#### TEXTE À ANALYSER:
____

Le caractère transitoire et résolutif doit être contrôlé lors d'un nouveau prélèvement à quelques mois de distance.

Des Ig monoclonales dites bénignes se rencontrent également dans des circonstances très diverses, telles que certaines maladies cutanées (pyoderma gangrenosum, mucinose papuleuse, xanthome plan), l'angiƓdème acquis récidivant, des maladies de surcharge (Gaucher), des neuropathies, des hépatopathies, tous les états de déficit immunitaire primitif ou secondaire et surtout au cours du vieillissements ( la fréquence des Ig monoclonales chez les sujets de 70 ans et plus varie selon la technique de détection (environ 10 % des sérums normaux en IEL ou IF, 70 % en western).

5 . 1  -  Immunoglobuline monoclonale de signification indéterminée

La découverte – fortuite ou lors de l'exploration d'une vitesse de sédimentation augmentée – d'un pic monoclonal peut entraîner de réelles incertitudes diagnostiques. Selon sa nature IgM ou non, ce pic fera évoquer en premier lieu et respectivement une maladie de WALDENSTRÖM ou un myélome, et justifie la recherche d'un syndrome tumoral clinique, d'un retentissement métabolique et sur l'hémogramme, la pratique de clichés du squelette intéressant au moins les os plats et d'une ponction sternale. Si tous ces éléments sont normaux ou négatifs, la gammapathie a d'autant plus de chance de ne pas être maligne qu'elle ne s'accompagne pas d'une anémie, d'une insuffisance rénale, d'une hypercalcémie ou d'un déficit des immunoglobulines polyvalentes évalué par l'électrophorèse mais aussi leur dosage pondéral.

____

#### DONNÉES ENREGISTRÉES:
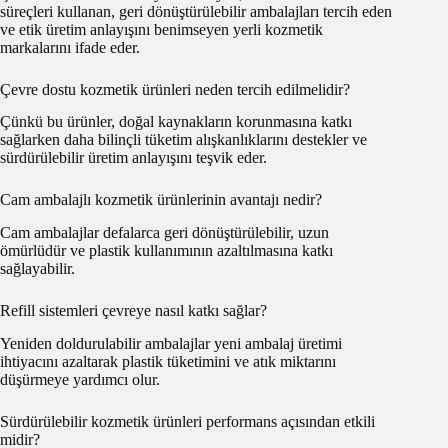
süreçleri kullanan, geri dönüştürülebilir ambalajları tercih eden
ve etik üretim anlayışını benimseyen yerli kozmetik
markalarını ifade eder.
Çevre dostu kozmetik ürünleri neden tercih edilmelidir?
Çünkü bu ürünler, doğal kaynakların korunmasına katkı
sağlarken daha bilinçli tüketim alışkanlıklarını destekler ve
sürdürülebilir üretim anlayışını teşvik eder.
Cam ambalajlı kozmetik ürünlerinin avantajı nedir?
Cam ambalajlar defalarca geri dönüştürülebilir, uzun
ömürlüdür ve plastik kullanımının azaltılmasına katkı
sağlayabilir.
Refill sistemleri çevreye nasıl katkı sağlar?
Yeniden doldurulabilir ambalajlar yeni ambalaj üretimi
ihtiyacını azaltarak plastik tüketimini ve atık miktarını
düşürmeye yardımcı olur.
Sürdürülebilir kozmetik ürünleri performans açısından etkili
midir?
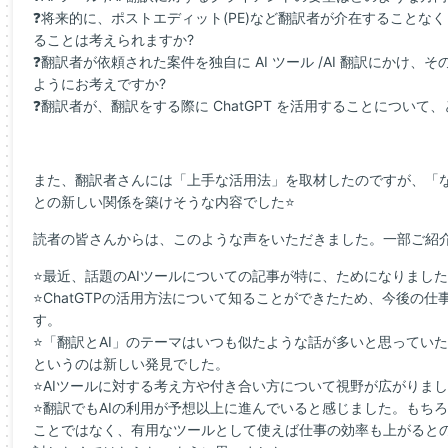
❓将来的に、ポストエディット(PE)など翻訳者が介在することなく A
ることは考えられますか?
❓翻訳者が依頼された案件を独自に AI ツール /AI 翻訳にかけ
ようにお考えですか?
❓翻訳者が、翻訳をする際に ChatGPT を活用することについて
また、翻訳者さんには「上手な活用法」を取材したのですが、「な
との新しい関係を築けそうな内容でした⭐
読者の皆さんからは、このような声をいただきました。一部ご紹
⭐最近、話題のAIツールについての記事が特に、ためになりまし
⭐ChatGTPの活用方法について知ることができたため、今後の
す。
⭐「翻訳とAI」のテーマはいつも似たような話が多いと思ってい
というのは新しい発見でした。
⭐AIツールに対する考え方や付き合い方について視野が広がりま
⭐翻訳でもAIの利用が予想以上に進んでいると感じました。もちろ
ことではなく、有用なツールとして使えば仕事の効率も上がると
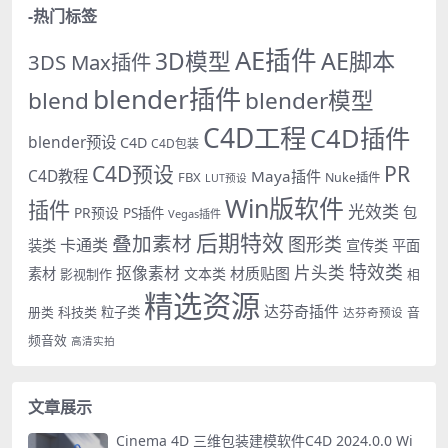
-热门标签
AE插件
AE脚本
3D模型
3DS Max插件
blender插件
blend
blender模型
C4D工程
C4D插件
blender预设
C4D
C4D包装
PR
C4D预设
C4D教程
Maya插件
FBX
Nuke插件
LUT预设
Win版软件
插件
光效类
PR预设
包
PS插件
Vegas插件
后期特效
叠加素材
图形类
卡通类
装类
宣传类
平面
特效类
片头类
抠像素材
材质贴图
素材
文本类
影视制作
相
精选资源
达芬奇插件
册类
科技类
粒子类
音
达芬奇预设
频音效
高清实拍
文章展示
Cinema 4D 三维包装建模软件C4D 2024.0.0 Wi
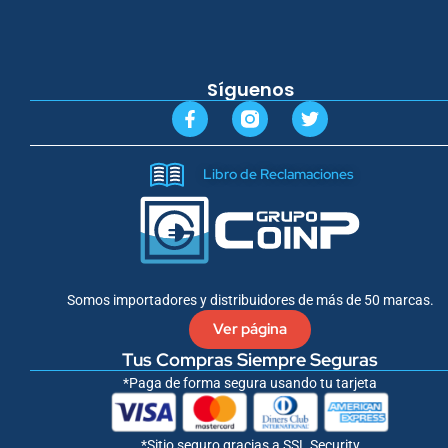
Síguenos
F
T
a
w
c
i
e
t
Libro de Reclamaciones
b
t
o
e
o
r
k
-
f
Somos importadores y distribuidores de más de 50 marcas.
Ver página
Tus Compras Siempre Seguras
*Paga de forma segura usando tu tarjeta
*Sitio seguro gracias a SSL Security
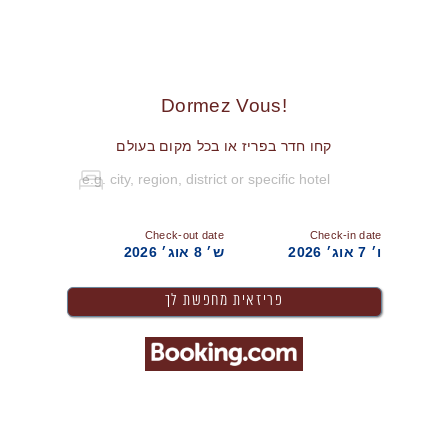
!Dormez Vous
קחו חדר בפריז או בכל מקום בעולם
Check-out date
Check-in date
ו׳ 7 אוג׳ 2026
ש׳ 8 אוג׳ 2026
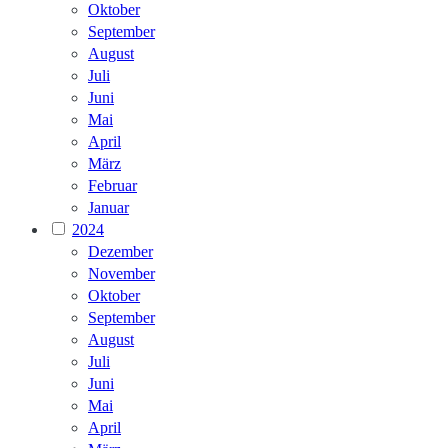
Oktober
September
August
Juli
Juni
Mai
April
März
Februar
Januar
2024
Dezember
November
Oktober
September
August
Juli
Juni
Mai
April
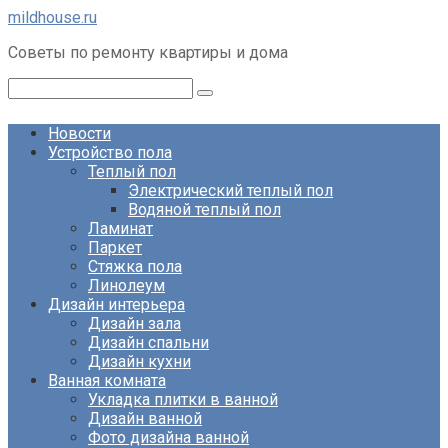
Перейти
mildhouse.ru
к
Советы по ремонту квартиры и дома
контенту
Поиск:
Новости
Устройство пола
Теплый пол
Электрический теплый пол
Водяной теплый пол
Ламинат
Паркет
Стяжка пола
Линолеум
Дизайн интерьера
Дизайн зала
Дизайн спальни
Дизайн кухни
Ванная комната
Укладка плитки в ванной
Дизайн ванной
Фото дизайна ванной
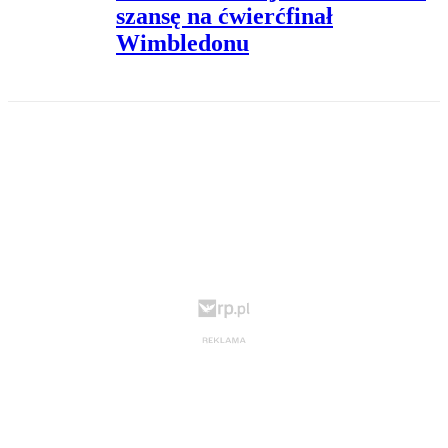
szansę na ćwierćfinał
Wimbledonu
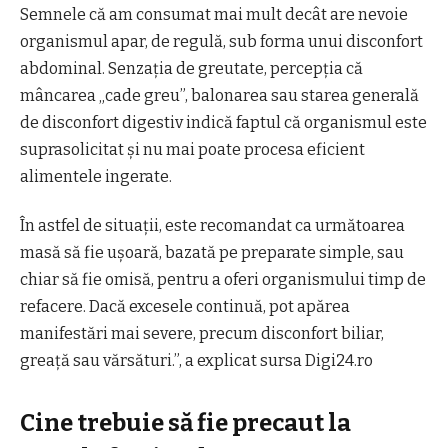
Semnele că am consumat mai mult decât are nevoie
organismul apar, de regulă, sub forma unui disconfort
abdominal. Senzația de greutate, percepția că
mâncarea „cade greu”, balonarea sau starea generală
de disconfort digestiv indică faptul că organismul este
suprasolicitat și nu mai poate procesa eficient
alimentele ingerate.
În astfel de situații, este recomandat ca următoarea
masă să fie ușoară, bazată pe preparate simple, sau
chiar să fie omisă, pentru a oferi organismului timp de
refacere. Dacă excesele continuă, pot apărea
manifestări mai severe, precum disconfort biliar,
greață sau vărsături.”, a explicat sursa Digi24.ro
Cine trebuie să fie precaut la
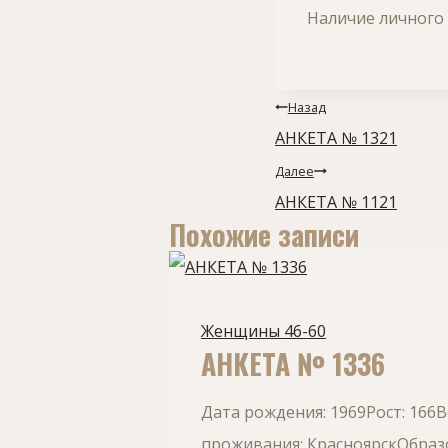
Наличие личного 
Навигация
Назад
по
АНКЕТА № 1321
записям
Далее
АНКЕТА № 1121
Похожие записи
Женщины 46-60
АНКЕТА № 1336
Дата рождения: 1969Рост: 166
проживания: КрасноярскОбразо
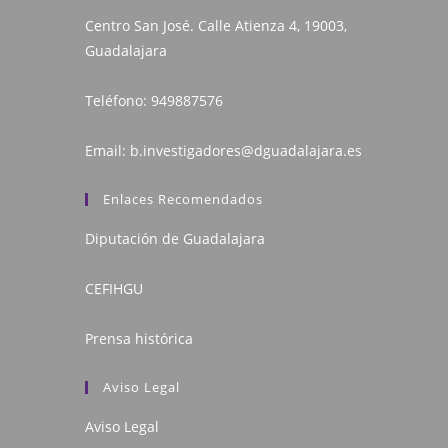
Centro San José. Calle Atienza 4, 19003,
Guadalajara
Teléfono:
949887576
Email:
b.investigadores@dguadalajara.es
Enlaces Recomendados
Diputación de Guadalajara
CEFIHGU
Prensa histórica
Aviso Legal
Aviso Legal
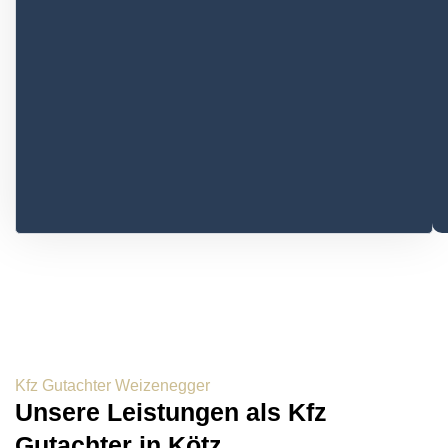
Kfz Gutachter Weizenegger
Unsere Leistungen als Kfz
Gutachter in Kötz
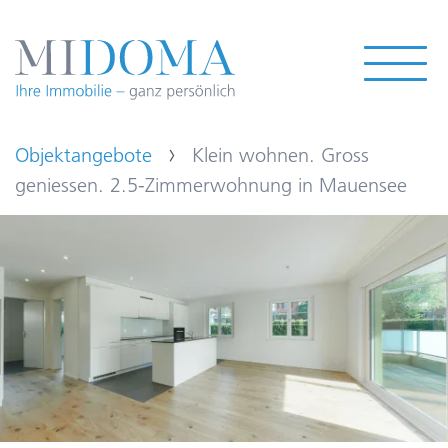
Objektangebote
Klein wohnen. Gross
geniessen. 2.5-Zimmerwohnung in Mauensee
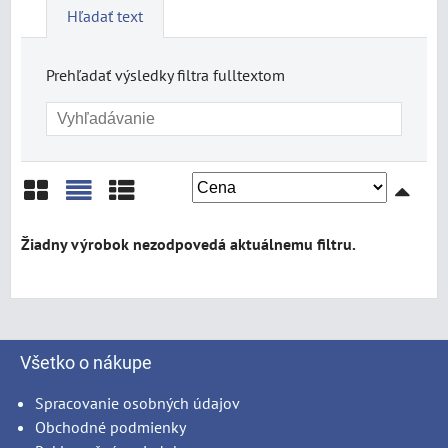
Hľadať text
Prehľadať výsledky filtra fulltextom
Mriežka
Zoznam
Tabuľka
Všetko o nákupe
Spracovanie osobných údajov
Obchodné podmienky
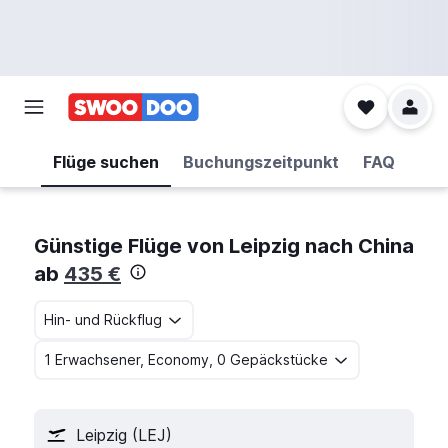
Flüge suchen
Buchungszeitpunkt
FAQ
Günstige Flüge von Leipzig nach China
ab
435 €
Hin- und Rückflug
1 Erwachsener, Economy, 0 Gepäckstücke
Leipzig (LEJ)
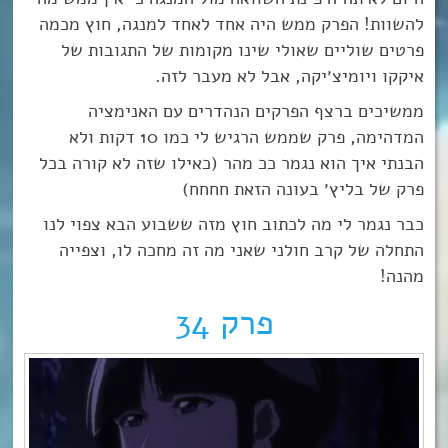
להשוות! הפרק ממש היה אחד לאחד למנגה, חוץ מכמה
פרטים שוליים שאולי שינו מקומות של התגובות של
איקקו ויומיצ׳יקה, אבל לא מעבר לזה.
ממשיכים ברצף הפרקים הנהדרים עם האנימציה
המדהימה, פרק שממש הרגיש לי כמו 10 דקות ולא
הבנתי איך הוא נגמר ככ מהר (כאילו שזה לא קורה בכל
פרק של בליץ׳ בעונה הזאת חחחח)
כבר נגמר לי מה לכתוב חוץ מזה ששבוע הבא צפוי לנו
התחלה של קרב חולני שאני מה זה מחכה לו, וצפייה
מהנה!
פרק 34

____

#### EXERCICE A:
D'après le texte sur les immunoglobulines monoclonales, quelle maladie un pic monoclonal de nature IgM fait-il évoquer en premier lieu ?
#### EXERCICE B:
Rédigez la suite du texte sur les immunoglobulines monoclonales, en reprenant juste après sa dernière phrase.

#### RÉPONSE RÉDIGÉE A:
Une maladie de WALDENSTRÖM.

#### RÉPONSE RÉDIGÉE B:
Des études d'histomorphométrie osseuse ont démontré que même ainsi, un certain pourcentage de patients avait une activité ostéoclastique perturbée. Ces gammapathies sont isolées ou accompagnent des situations pathologiques variées. Vingt-cinq à quarante pour cent d'entre elles évoluent en myélome en une vingtaine d'années.

Ce diagnostic implique une abstention thérapeutique et une surveillance clinique et biologique à minima par l'électrophorèse des protéines tous les 3 mois, puis tous les 6 mois, puis tous les ans.

L'absence de contexte clinique et l'absence de modification significative de l'électrophorèse à 6 mois sont des éléments diagnostiques d'une valeur importante, pour classer l'anomalie biologique dans ce cadre.

5 . 2  -  Myélome multiple

5 . 2 . 1  -  Introduction

Encore appelée maladie de Kahler, cette prolifération plasmocytaire néoplasique invariablement fatale prolifère préférentiellement dans la moelle osseuse, sous forme nodulaire et parfois diffuse. L'infiltration tumorale peut intéresser la rate, le foie, les ganglions, le plus souvent sans retentissement clinique. Parfois des cellules plasmocytaires envahissent le sang : lorsque cet envahissement est massif, on parle de véritable leucémie à plasmocytes.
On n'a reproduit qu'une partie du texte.